Mike Bartlett wrote Contractions on a bit of a dare. He and fellow playwright Duncan Macmillan formed the writers’ collective The Apathists in 2006 with the express purpose of pushing themselves to write pieces they might not be able to in other environments. At one meeting Duncan suggested Mike write a longer piece: a full one-act play. Contractions—receiving its US premiere at Studio under Duncan’s direction—is the result.
Here’s how Mike tells the story of their collaborations:
I’ve known Duncan since 2004 when we were participants of the Royal Court Theatre Young Writers Programme. We subsequently both became members of Kevin Spacey’s inaugural New Voices company at the Old Vic Theatre. Duncan and I formed a writers’ collective, The Apathists, with four other playwrights from the Royal Court and Old Vic. The Guardian called The Apathists ‘one of the most important groups of the period’ and said that we ‘had an immediate impact’.
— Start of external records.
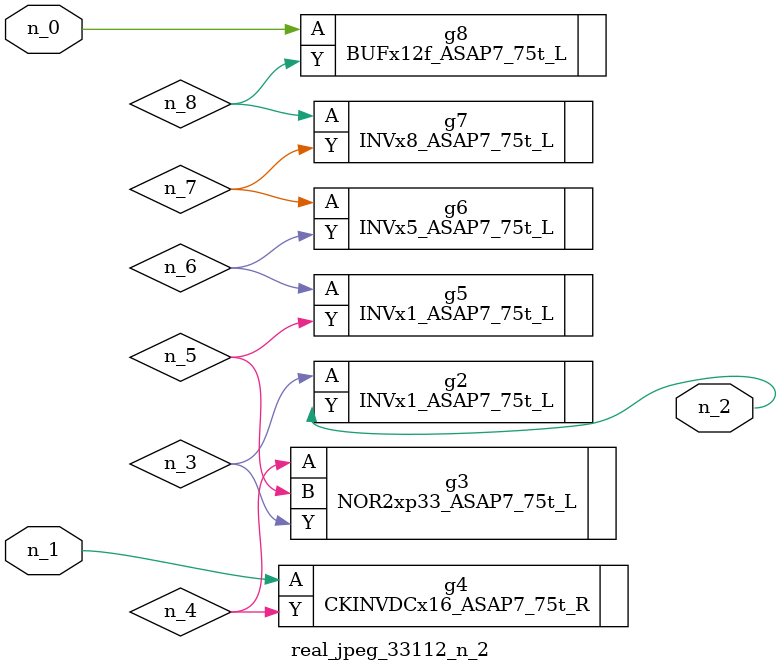
<source format=v>
module real_jpeg_33112_n_2 (n_1, n_0, n_2);

input n_1;
input n_0;

output n_2;

wire n_5;
wire n_4;
wire n_8;
wire n_6;
wire n_7;
wire n_3;

BUFx12f_ASAP7_75t_L g8 ( 
.A(n_0),
.Y(n_8)
);

CKINVDCx16_ASAP7_75t_R g4 ( 
.A(n_1),
.Y(n_4)
);

INVx1_ASAP7_75t_L g2 ( 
.A(n_3),
.Y(n_2)
);

NOR2xp33_ASAP7_75t_L g3 ( 
.A(n_4),
.B(n_5),
.Y(n_3)
);

INVx1_ASAP7_75t_L g5 ( 
.A(n_6),
.Y(n_5)
);

INVx5_ASAP7_75t_L g6 ( 
.A(n_7),
.Y(n_6)
);

INVx8_ASAP7_75t_L g7 ( 
.A(n_8),
.Y(n_7)
);


endmodule
</source>
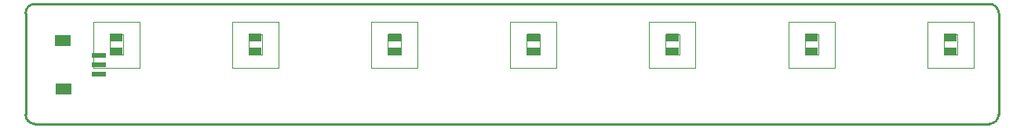
<source format=gbp>
G04 Layer_Color=128*
%FSLAX42Y42*%
%MOMM*%
G71*
G01*
G75*
%ADD12C,0.25*%
%ADD13C,0.10*%
%ADD17R,1.80X1.20*%
%ADD18R,1.50X0.60*%
%ADD19R,1.35X0.95*%
D12*
X10400Y0D02*
G03*
X10500Y100I0J100D01*
G01*
Y1200D02*
G03*
X10400Y1300I-100J0D01*
G01*
X100D02*
G03*
X0Y1200I0J-100D01*
G01*
Y100D02*
G03*
X100Y0I100J0D01*
G01*
Y1300D02*
X10400D01*
X10500Y100D02*
Y1200D01*
X0Y100D02*
Y1200D01*
X100Y0D02*
X10400D01*
D13*
X907Y970D02*
X1052D01*
X907Y750D02*
X1052D01*
X907D02*
Y970D01*
X1052Y750D02*
Y970D01*
X2408D02*
X2552D01*
X2408Y750D02*
X2552D01*
X2408D02*
Y970D01*
X2552Y750D02*
Y970D01*
X3908D02*
X4053D01*
X3908Y750D02*
X4053D01*
X3908D02*
Y970D01*
X4053Y750D02*
Y970D01*
X5408D02*
X5553D01*
X5408Y750D02*
X5553D01*
X5408D02*
Y970D01*
X5553Y750D02*
Y970D01*
X6907D02*
X7053D01*
X6907Y750D02*
X7053D01*
X6907D02*
Y970D01*
X7053Y750D02*
Y970D01*
X8407D02*
X8553D01*
X8407Y750D02*
X8553D01*
X8407D02*
Y970D01*
X8553Y750D02*
Y970D01*
X9907D02*
X10053D01*
X9907Y750D02*
X10053D01*
X9907D02*
Y970D01*
X10053Y750D02*
Y970D01*
X10230Y610D02*
Y1110D01*
X9730Y610D02*
Y1110D01*
X10230D01*
X9730Y610D02*
X10230D01*
X8730D02*
Y1110D01*
X8230Y610D02*
Y1110D01*
X8730D01*
X8230Y610D02*
X8730D01*
X7230D02*
Y1110D01*
X6730Y610D02*
Y1110D01*
X7230D01*
X6730Y610D02*
X7230D01*
X5730D02*
Y1110D01*
X5230Y610D02*
Y1110D01*
X5730D01*
X5230Y610D02*
X5730D01*
X4230D02*
Y1110D01*
X3730Y610D02*
Y1110D01*
X4230D01*
X3730Y610D02*
X4230D01*
X2730D02*
Y1110D01*
X2230Y610D02*
Y1110D01*
X2730D01*
X2230Y610D02*
X2730D01*
X1230D02*
Y1110D01*
X730Y610D02*
Y1110D01*
X1230D01*
X730Y610D02*
X1230D01*
D17*
X410Y380D02*
D03*
X400Y900D02*
D03*
D18*
X790Y540D02*
D03*
Y640D02*
D03*
Y740D02*
D03*
D19*
X980Y940D02*
D03*
Y780D02*
D03*
X2480Y940D02*
D03*
Y780D02*
D03*
X3980Y940D02*
D03*
Y780D02*
D03*
X5480Y940D02*
D03*
Y780D02*
D03*
X6980Y940D02*
D03*
Y780D02*
D03*
X8480Y940D02*
D03*
Y780D02*
D03*
X9980Y940D02*
D03*
Y780D02*
D03*
M02*

</source>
The creative purpose of the group was to challenge ourselves and each other to write in a way we otherwise wouldn’t. One of those challenges was to write a one-act play, for which I wrote Contractions. The play was subsequently performed on BBC Radio, under the title Love Contract, before being produced at the Royal Court Theatre.
Being a member of The Apathists collective has had a significant impact on my writing and if it wasn’t for the group I wouldn’t have written Contractions. So it feels appropriate that the play will be receiving its US premiere under Duncan’s direction, and at the theatre which staged the world premiere of Duncan’s play Lungs to great acclaim.
This will be the latest in a series of collaborations between Duncan and myself, first at the Old Vic and for The Apathists, and then for Paines Plough’s LATER series at the Trafalgar Studios in the West End where Duncan curated and directed short pieces of mine and for which we collaborated on a full-length stage play, An Object. We’ve also become trusted first-readers for each other’s plays.